Saved entries
--- START ---
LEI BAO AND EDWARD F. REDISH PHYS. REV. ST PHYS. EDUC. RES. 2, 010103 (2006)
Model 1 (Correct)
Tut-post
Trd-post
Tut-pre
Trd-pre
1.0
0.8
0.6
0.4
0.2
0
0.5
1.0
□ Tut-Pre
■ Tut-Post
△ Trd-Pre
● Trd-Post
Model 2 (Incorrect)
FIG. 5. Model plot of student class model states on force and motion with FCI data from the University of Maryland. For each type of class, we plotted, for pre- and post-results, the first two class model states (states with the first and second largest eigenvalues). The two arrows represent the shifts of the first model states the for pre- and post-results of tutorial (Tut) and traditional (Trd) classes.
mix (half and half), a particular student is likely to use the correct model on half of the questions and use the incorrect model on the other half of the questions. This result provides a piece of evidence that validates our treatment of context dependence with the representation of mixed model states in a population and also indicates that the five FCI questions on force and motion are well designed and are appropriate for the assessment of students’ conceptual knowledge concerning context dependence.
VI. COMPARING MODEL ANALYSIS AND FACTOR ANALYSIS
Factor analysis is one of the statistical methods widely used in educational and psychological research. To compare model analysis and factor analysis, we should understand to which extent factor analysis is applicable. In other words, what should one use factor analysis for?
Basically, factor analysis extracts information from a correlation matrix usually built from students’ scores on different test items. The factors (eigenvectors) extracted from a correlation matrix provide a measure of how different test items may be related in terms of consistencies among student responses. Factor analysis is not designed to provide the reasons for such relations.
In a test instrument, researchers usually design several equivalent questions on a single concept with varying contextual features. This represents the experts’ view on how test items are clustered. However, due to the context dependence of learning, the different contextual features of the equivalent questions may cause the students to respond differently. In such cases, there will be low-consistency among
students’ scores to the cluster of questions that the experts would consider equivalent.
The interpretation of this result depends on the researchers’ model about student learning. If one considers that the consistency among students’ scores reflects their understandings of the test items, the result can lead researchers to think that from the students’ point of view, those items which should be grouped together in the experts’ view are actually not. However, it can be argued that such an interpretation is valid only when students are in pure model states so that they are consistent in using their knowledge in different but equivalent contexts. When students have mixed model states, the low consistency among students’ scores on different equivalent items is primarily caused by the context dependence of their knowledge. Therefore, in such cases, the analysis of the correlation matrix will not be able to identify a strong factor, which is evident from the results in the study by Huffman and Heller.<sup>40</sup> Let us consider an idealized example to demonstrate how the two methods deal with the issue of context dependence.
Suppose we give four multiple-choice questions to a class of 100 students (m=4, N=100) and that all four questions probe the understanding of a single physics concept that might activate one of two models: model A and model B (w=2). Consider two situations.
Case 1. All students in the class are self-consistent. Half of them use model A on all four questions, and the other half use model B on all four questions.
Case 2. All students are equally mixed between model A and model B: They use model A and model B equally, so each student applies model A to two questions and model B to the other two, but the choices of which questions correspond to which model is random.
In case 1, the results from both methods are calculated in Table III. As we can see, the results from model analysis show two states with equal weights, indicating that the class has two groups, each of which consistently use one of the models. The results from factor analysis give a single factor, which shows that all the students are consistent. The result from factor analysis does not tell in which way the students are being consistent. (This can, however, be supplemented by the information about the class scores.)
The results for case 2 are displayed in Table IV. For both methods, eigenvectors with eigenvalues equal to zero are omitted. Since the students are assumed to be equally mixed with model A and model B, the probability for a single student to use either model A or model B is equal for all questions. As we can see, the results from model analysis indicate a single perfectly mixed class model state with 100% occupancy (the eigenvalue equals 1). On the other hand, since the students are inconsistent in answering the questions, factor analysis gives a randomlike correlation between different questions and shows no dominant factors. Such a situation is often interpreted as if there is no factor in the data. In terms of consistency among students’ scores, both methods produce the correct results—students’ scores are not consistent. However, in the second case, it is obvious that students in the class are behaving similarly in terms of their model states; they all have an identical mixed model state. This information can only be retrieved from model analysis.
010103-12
--- END ---
--- START ---
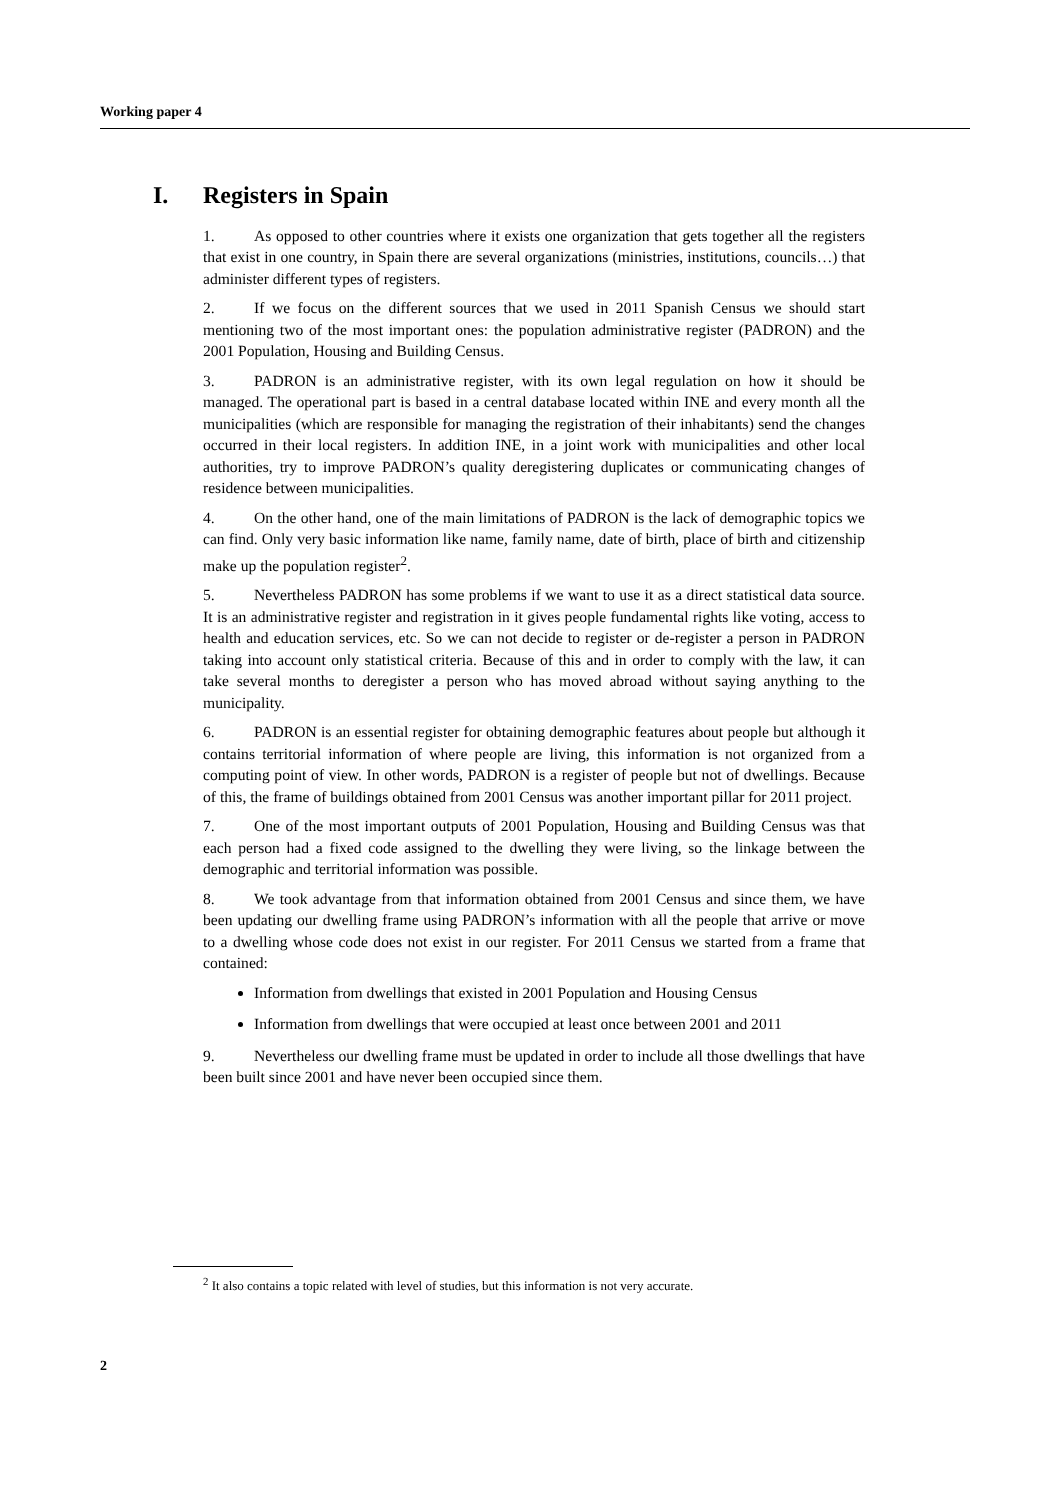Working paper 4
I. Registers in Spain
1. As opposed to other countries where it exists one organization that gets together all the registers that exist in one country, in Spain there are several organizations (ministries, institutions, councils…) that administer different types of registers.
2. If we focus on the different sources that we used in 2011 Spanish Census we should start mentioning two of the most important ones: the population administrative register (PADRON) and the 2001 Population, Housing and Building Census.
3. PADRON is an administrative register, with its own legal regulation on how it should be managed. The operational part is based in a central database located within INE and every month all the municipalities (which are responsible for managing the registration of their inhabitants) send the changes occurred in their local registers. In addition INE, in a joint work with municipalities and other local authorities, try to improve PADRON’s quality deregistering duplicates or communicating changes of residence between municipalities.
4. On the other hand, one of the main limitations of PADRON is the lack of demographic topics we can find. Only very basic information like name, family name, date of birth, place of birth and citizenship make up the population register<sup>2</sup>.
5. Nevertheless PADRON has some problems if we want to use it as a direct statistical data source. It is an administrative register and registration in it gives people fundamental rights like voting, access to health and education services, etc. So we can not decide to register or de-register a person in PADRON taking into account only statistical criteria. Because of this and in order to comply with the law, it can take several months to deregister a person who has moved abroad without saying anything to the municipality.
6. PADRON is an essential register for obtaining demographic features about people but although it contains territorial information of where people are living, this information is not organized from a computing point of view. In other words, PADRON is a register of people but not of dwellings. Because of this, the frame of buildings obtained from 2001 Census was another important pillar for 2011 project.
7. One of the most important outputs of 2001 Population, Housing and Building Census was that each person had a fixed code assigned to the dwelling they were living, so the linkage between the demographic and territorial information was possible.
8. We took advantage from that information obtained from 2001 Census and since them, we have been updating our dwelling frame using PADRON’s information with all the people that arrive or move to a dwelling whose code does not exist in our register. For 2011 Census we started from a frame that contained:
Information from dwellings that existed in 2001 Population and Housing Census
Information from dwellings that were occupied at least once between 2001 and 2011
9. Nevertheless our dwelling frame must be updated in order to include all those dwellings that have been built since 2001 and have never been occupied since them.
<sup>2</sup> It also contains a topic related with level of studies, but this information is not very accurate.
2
--- END ---
Take the lines above from the one containing "6. PADRON is" down to the one containing "Information from dwellings that were", and transcribe them exactly, both ends included.

(Task answer):
6. PADRON is an essential register for obtaining demographic features about people but although it contains territorial information of where people are living, this information is not organized from a computing point of view. In other words, PADRON is a register of people but not of dwellings. Because of this, the frame of buildings obtained from 2001 Census was another important pillar for 2011 project.
7. One of the most important outputs of 2001 Population, Housing and Building Census was that each person had a fixed code assigned to the dwelling they were living, so the linkage between the demographic and territorial information was possible.
8. We took advantage from that information obtained from 2001 Census and since them, we have been updating our dwelling frame using PADRON’s information with all the people that arrive or move to a dwelling whose code does not exist in our register. For 2011 Census we started from a frame that contained:
Information from dwellings that existed in 2001 Population and Housing Census
Information from dwellings that were occupied at least once between 2001 and 2011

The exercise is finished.